- [What to produce]: Say how many lines of the records include the string "latest". Nothing else belongs in the answer.

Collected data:
>>>

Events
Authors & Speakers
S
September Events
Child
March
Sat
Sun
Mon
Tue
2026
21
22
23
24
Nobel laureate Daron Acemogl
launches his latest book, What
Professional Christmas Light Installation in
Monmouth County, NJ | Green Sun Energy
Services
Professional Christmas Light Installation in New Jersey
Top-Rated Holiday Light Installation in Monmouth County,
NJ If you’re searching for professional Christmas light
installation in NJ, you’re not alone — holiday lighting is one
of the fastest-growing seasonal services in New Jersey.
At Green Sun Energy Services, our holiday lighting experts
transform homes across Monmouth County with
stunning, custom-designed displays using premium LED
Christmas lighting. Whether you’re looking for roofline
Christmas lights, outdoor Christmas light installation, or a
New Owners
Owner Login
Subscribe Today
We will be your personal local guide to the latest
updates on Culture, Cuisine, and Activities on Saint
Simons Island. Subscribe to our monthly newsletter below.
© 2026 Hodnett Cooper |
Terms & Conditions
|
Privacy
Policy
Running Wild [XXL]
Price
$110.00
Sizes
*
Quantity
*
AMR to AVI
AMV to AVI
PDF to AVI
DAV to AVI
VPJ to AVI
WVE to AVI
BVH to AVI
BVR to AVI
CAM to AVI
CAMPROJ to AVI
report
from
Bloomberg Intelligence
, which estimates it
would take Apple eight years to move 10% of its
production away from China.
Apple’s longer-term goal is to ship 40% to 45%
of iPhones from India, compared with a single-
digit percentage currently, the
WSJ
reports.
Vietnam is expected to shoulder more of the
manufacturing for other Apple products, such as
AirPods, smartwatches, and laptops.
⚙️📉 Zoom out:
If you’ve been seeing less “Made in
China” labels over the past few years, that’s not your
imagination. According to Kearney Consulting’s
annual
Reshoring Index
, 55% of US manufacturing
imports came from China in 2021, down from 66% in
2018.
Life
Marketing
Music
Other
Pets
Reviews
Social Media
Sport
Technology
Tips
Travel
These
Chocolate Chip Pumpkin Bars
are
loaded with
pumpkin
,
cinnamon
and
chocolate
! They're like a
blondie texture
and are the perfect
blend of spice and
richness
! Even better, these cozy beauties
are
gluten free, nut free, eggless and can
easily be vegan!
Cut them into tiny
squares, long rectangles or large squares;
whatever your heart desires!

<<<

- [Result for this exercise]: 2